--- Your objective ---
When you reach the line that contains "emergency shelter for" in the data below, start reproducing lines exactly, and stop after the line that contains "[Pictures: Beds in".

Provided data below:

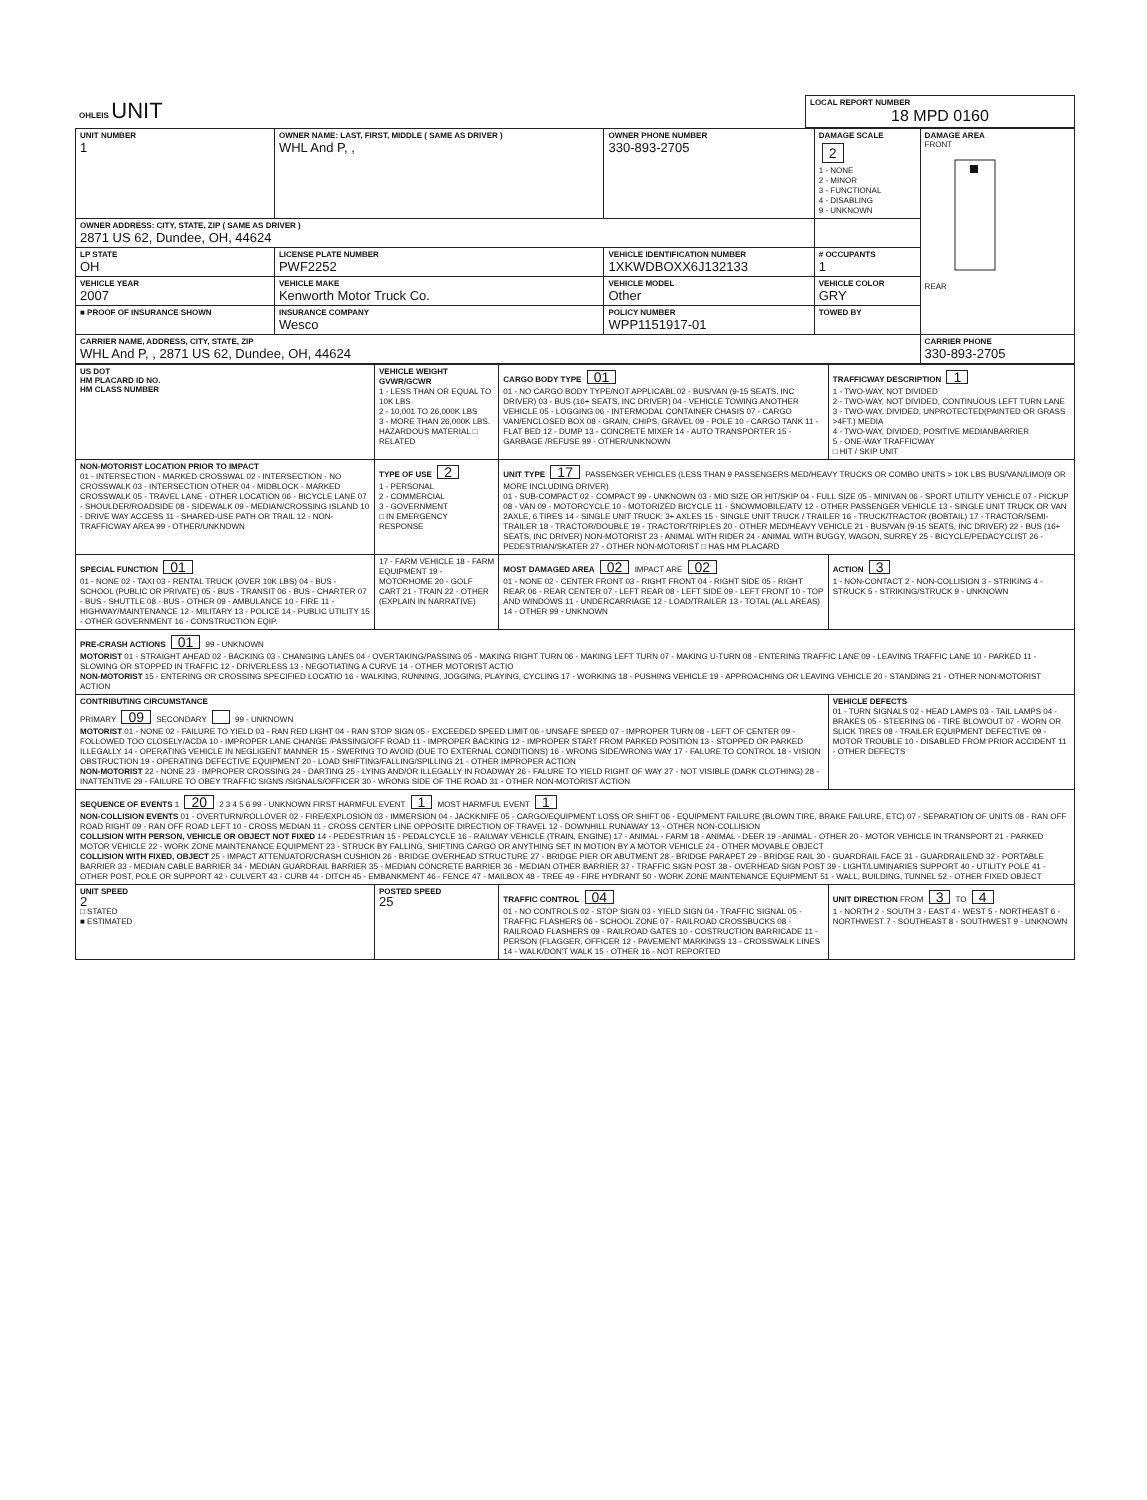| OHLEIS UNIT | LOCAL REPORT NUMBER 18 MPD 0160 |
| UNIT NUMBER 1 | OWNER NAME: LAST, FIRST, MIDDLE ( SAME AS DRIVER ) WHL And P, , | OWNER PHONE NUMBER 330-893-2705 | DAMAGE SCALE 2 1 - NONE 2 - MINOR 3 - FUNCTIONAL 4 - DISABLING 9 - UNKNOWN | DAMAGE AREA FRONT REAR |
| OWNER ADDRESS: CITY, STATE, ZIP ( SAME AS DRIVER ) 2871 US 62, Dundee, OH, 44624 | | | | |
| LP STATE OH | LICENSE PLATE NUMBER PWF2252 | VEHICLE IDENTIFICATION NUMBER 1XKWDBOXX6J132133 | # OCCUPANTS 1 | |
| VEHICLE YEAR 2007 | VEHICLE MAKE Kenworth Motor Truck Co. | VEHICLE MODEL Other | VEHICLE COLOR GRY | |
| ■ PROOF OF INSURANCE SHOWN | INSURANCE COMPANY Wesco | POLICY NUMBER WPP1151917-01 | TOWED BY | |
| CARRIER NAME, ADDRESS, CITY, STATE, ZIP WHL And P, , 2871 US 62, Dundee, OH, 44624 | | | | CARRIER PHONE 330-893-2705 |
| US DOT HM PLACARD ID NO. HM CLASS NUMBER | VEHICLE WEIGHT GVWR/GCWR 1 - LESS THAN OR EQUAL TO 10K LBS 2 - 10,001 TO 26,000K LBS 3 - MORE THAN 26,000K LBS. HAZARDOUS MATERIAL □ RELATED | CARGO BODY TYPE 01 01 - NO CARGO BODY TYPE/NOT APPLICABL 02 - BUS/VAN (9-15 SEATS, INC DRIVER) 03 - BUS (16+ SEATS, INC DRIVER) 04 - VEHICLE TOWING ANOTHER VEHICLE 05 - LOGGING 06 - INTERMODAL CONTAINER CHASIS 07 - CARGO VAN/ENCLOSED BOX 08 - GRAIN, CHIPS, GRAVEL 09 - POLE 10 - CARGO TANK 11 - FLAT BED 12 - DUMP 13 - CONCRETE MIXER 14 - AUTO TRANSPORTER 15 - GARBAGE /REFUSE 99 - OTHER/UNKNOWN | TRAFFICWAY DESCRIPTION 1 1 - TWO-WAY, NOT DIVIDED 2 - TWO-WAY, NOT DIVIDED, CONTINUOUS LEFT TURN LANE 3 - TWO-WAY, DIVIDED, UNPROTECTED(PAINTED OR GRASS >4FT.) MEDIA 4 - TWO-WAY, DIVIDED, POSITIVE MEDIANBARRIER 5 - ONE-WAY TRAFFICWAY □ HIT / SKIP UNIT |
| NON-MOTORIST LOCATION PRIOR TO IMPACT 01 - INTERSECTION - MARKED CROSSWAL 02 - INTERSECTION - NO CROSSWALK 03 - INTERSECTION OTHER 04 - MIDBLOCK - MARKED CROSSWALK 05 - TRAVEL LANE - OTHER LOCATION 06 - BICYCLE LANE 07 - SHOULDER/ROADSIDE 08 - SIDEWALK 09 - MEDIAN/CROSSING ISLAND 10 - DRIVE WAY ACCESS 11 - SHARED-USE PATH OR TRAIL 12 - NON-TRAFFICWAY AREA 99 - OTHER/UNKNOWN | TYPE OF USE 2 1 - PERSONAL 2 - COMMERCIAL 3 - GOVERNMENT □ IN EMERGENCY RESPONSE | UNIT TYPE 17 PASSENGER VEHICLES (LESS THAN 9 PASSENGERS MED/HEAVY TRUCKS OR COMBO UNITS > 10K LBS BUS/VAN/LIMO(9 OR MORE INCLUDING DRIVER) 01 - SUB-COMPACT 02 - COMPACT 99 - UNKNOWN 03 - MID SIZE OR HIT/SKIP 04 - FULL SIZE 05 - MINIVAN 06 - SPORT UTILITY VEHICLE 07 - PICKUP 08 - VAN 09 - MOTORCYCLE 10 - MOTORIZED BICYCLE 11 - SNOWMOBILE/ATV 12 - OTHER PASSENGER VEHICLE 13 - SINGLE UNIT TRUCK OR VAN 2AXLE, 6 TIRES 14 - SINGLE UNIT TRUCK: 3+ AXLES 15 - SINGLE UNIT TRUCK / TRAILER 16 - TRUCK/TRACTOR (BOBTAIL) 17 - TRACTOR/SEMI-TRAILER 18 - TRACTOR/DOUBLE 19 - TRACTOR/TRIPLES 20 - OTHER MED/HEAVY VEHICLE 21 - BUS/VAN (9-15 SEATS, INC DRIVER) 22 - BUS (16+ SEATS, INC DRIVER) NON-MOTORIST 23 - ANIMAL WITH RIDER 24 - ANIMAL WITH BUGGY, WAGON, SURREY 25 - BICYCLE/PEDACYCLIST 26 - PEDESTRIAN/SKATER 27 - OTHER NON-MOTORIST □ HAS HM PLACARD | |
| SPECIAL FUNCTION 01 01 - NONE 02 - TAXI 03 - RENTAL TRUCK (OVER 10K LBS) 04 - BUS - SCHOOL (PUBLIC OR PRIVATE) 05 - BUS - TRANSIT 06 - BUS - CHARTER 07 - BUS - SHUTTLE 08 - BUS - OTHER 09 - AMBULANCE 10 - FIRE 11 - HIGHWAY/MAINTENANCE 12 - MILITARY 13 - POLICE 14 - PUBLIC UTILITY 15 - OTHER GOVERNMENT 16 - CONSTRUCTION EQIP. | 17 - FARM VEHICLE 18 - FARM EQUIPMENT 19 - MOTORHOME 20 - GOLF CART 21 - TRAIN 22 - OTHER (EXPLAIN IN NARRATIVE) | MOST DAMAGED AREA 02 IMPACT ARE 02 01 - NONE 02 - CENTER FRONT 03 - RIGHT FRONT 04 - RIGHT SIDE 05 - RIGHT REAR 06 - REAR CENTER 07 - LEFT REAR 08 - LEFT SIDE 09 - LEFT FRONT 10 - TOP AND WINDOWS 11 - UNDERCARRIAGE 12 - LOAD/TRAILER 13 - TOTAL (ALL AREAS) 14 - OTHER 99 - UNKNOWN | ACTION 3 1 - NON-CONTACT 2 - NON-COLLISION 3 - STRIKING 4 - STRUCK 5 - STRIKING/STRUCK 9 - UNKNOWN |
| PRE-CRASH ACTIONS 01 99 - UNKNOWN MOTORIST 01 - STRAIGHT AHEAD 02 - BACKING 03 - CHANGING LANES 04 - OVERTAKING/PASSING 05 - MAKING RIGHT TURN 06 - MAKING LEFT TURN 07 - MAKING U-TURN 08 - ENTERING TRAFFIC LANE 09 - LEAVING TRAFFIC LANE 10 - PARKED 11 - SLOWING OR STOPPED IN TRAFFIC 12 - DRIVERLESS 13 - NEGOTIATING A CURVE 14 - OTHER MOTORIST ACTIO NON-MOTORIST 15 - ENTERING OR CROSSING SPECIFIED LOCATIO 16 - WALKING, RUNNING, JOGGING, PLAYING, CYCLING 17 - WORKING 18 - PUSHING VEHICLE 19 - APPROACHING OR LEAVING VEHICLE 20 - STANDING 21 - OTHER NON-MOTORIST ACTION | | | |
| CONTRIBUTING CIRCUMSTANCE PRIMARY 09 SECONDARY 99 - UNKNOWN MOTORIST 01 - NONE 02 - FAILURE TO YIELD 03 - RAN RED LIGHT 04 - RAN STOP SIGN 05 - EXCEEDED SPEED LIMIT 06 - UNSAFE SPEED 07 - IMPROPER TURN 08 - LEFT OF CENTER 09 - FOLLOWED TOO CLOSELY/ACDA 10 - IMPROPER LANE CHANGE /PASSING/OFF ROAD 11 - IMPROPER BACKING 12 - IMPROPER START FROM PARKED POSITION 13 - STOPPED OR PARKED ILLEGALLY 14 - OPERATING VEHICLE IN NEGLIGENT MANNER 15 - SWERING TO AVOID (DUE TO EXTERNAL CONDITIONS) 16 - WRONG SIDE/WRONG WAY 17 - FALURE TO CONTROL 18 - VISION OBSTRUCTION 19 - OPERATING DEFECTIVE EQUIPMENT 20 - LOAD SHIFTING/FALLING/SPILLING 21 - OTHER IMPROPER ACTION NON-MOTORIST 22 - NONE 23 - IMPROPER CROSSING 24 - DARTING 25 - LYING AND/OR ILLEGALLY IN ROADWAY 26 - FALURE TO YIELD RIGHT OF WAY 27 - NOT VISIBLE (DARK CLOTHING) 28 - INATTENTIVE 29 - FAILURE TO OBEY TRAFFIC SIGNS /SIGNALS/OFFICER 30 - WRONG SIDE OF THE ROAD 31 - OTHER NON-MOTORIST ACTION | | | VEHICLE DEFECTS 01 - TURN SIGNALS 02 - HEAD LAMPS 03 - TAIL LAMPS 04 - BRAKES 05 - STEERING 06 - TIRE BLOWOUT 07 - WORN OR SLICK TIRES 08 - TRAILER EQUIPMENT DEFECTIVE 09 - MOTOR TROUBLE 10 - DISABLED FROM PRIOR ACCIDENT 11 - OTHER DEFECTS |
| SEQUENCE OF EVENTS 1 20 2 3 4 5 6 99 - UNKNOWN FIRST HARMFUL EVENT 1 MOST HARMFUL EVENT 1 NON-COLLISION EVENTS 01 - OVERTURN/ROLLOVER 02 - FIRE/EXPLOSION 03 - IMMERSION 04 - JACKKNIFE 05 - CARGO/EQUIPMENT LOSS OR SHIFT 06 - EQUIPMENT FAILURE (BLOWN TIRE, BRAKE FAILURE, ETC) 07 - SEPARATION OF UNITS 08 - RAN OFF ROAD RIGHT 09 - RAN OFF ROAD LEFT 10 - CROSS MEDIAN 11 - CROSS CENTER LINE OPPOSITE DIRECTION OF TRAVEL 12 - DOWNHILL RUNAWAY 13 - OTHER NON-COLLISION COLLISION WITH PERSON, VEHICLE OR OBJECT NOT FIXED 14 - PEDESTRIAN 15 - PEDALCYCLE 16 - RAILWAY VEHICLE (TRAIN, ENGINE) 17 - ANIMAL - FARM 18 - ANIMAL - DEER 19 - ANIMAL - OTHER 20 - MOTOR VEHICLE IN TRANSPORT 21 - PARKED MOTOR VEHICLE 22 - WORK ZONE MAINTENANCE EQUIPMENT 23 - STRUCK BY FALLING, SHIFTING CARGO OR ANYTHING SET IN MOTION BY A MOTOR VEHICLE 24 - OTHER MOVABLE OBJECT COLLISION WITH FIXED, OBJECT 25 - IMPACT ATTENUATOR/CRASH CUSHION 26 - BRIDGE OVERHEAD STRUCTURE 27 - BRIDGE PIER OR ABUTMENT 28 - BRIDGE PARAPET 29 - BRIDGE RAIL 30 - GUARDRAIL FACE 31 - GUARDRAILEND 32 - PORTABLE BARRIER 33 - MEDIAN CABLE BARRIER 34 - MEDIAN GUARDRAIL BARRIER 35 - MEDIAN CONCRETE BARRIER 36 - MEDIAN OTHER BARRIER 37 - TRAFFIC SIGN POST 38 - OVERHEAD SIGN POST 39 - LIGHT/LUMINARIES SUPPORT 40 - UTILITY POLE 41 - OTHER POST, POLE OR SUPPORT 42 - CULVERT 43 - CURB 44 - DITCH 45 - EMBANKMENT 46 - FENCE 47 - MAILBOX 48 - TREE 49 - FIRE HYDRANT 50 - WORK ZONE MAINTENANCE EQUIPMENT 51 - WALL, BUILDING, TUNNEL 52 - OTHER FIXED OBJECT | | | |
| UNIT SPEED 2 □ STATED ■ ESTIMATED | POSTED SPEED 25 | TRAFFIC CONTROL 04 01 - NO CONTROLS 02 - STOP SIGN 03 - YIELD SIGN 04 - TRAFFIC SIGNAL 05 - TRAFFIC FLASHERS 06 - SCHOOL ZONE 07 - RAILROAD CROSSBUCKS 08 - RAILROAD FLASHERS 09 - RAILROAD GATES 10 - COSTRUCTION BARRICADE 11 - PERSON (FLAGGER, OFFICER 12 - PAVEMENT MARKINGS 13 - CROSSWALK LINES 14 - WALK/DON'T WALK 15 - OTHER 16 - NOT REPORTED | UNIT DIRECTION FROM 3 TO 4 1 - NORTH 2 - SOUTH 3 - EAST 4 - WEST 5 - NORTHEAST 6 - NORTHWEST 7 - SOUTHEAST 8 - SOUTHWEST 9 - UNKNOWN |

End of Provided data.
Provided data below:

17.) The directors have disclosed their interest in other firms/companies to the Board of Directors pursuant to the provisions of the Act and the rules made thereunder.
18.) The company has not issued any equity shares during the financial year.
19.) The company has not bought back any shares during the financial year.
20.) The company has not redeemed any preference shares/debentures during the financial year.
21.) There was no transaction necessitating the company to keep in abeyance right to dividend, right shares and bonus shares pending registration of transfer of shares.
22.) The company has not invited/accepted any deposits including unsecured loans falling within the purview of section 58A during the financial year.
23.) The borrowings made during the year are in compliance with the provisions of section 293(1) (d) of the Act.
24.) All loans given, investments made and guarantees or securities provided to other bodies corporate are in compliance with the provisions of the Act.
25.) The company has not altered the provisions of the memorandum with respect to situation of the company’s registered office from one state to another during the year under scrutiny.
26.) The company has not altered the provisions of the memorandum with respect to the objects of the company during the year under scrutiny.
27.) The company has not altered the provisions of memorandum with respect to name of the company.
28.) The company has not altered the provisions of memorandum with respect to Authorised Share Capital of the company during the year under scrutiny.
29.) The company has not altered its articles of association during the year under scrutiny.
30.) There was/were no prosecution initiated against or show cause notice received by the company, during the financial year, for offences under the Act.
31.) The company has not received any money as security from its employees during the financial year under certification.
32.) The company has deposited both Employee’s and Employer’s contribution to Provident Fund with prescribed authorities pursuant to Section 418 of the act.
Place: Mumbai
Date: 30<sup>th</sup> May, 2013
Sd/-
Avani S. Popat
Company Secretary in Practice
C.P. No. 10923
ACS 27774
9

End of Provided data.
Provided data below:

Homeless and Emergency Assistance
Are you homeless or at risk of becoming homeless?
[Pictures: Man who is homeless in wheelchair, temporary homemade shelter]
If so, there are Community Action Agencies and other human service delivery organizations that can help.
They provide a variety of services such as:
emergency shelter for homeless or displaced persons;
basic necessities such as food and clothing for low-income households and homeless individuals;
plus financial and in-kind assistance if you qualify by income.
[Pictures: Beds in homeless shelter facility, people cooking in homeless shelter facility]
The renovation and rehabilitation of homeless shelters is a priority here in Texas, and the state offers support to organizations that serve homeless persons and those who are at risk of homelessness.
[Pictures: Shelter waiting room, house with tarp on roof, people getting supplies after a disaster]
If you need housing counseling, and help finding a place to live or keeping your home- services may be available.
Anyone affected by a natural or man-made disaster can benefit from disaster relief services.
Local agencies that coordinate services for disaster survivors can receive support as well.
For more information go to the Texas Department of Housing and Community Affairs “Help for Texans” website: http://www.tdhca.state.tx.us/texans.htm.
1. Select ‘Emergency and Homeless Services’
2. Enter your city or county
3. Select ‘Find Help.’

End of Provided data.

--- Answer to the exercise ---
emergency shelter for homeless or displaced persons;
basic necessities such as food and clothing for low-income households and homeless individuals;
plus financial and in-kind assistance if you qualify by income.
[Pictures: Beds in homeless shelter facility, people cooking in homeless shelter facility]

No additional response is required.